Shekiba let herself be undressed and bathed. She found it much easier than resisting. The youngest wives were assigned the formidable task of deconstructing the beast Shekiba had become. Pails of water were brought in. Her hair was sheared, too far gone to salvage. They cursed her for the rank smells of every body recess, their nostrils seared. They put food in her mouth; someone moved her jaw, reminding her to chew.

In a few days, Shekiba’s mind returned to her body. She began to hear what people were saying; she began to notice that her belly did not ache with hunger. Her fingers reached up and felt a head scarf covering the ragged edges of her chopped hair.

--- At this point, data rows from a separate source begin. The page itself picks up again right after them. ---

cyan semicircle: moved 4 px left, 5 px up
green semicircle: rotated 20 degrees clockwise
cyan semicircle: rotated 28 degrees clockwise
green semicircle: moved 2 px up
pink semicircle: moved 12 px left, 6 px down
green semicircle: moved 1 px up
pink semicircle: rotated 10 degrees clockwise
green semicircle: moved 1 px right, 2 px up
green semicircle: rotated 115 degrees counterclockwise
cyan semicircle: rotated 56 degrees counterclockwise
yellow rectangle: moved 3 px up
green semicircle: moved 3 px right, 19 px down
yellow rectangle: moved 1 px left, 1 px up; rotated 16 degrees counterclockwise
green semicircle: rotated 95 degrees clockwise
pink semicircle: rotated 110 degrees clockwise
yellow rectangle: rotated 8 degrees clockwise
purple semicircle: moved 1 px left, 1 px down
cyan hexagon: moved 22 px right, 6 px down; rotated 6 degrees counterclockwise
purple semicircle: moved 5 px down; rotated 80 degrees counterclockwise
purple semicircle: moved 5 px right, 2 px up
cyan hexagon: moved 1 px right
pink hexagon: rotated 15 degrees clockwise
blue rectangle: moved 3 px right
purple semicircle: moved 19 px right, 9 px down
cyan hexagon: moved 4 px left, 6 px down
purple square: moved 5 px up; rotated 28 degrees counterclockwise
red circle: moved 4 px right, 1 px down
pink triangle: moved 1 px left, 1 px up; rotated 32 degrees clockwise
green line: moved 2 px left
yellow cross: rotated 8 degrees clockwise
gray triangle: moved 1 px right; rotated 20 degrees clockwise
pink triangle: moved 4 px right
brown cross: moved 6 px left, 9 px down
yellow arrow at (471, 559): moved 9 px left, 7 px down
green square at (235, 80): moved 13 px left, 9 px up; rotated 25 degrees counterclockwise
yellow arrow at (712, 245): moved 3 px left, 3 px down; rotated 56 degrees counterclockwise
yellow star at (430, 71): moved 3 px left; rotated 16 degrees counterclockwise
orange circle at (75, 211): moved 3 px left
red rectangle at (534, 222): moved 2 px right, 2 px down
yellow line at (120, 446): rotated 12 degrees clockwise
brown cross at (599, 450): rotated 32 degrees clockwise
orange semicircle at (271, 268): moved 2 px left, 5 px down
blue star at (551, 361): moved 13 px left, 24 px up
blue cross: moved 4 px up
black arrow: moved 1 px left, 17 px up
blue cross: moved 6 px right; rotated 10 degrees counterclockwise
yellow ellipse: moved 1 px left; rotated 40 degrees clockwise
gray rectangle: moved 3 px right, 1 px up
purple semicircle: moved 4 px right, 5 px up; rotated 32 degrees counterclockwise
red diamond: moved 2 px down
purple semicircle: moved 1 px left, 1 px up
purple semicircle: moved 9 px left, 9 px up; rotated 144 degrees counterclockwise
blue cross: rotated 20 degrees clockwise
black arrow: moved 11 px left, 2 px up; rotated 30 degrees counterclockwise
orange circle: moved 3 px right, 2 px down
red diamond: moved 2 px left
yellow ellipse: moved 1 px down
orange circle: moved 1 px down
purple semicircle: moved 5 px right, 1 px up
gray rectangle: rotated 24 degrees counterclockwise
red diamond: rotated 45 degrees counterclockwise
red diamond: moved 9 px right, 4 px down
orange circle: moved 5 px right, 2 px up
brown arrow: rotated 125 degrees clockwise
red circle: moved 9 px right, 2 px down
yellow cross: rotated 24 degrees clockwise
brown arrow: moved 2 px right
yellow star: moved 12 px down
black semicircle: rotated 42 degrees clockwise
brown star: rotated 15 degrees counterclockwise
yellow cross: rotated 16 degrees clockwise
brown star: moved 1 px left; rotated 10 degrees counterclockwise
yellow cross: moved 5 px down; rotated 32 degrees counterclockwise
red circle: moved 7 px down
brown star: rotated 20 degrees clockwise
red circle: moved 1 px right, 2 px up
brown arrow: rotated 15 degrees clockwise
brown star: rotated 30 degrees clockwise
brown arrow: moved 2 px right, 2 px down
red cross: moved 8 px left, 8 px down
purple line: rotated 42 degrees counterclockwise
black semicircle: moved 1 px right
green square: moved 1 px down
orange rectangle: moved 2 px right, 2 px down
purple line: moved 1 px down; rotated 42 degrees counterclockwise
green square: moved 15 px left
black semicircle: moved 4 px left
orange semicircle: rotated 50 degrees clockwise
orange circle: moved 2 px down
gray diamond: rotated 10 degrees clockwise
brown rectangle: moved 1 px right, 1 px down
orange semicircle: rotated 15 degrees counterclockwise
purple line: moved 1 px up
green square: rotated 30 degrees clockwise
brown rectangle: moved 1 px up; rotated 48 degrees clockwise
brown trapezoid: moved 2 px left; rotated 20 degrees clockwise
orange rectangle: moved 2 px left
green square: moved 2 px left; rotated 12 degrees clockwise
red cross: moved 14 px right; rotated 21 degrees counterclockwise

I must look like one of my cousins,
she thought.

Her skin was raw and reddened from the brutal baths she had been given. Her aunts had scrubbed a layer of filth from her with a washcloth too rough for her frail skin. She had some scabs, while other areas stayed red and chafed, her body too malnourished to repair minor damage. At night, she slept on a blanket in the narrow kitchen, her feet often knocking against a pot and waking her up. In the morning, she was moved into one of many rooms where she would be out of the way while the wives prepared breakfast.

I’m tired of lifting her. Get Farrah to help you. My back is aching.

You say the same thing every day! Your back, your back. Surely, it’s not from doing anything around here. What has your husband been doing to you! Tell him to go easy.

Giggling.

Shut your mouth and pick up her arms. Ugh. I am queasy enough today. I can’t stand to look at her face.

Fine, but we’ll put her in your room. My room still has her smell from yesterday and I cannot stand it.

Shekiba let herself be moved around and insulted. At least she was not being asked to participate in this existence. But that would not last. Bobo Shahgul had other plans for her.

The family home had a small kitchen where the wives all helped cook. There was one main family room where everyone sat around during the day, the children played and meals were shared. Surrounding those two main rooms were four or five other rooms, each assigned to one of Bobo Shahgul’s sons. Families slept together in one room. Only Bobo Shahgul had a room of her own.

Shekiba was on her side in her uncle’s room when she vaguely felt Bobo Shahgul’s walking stick jab into her thigh.

“Get up, you insolent girl! Enough of your nonsense. You have been asleep for over a week. You’re not going to get away with this kind of behavior in this house. God only knows what craziness your mother allowed.”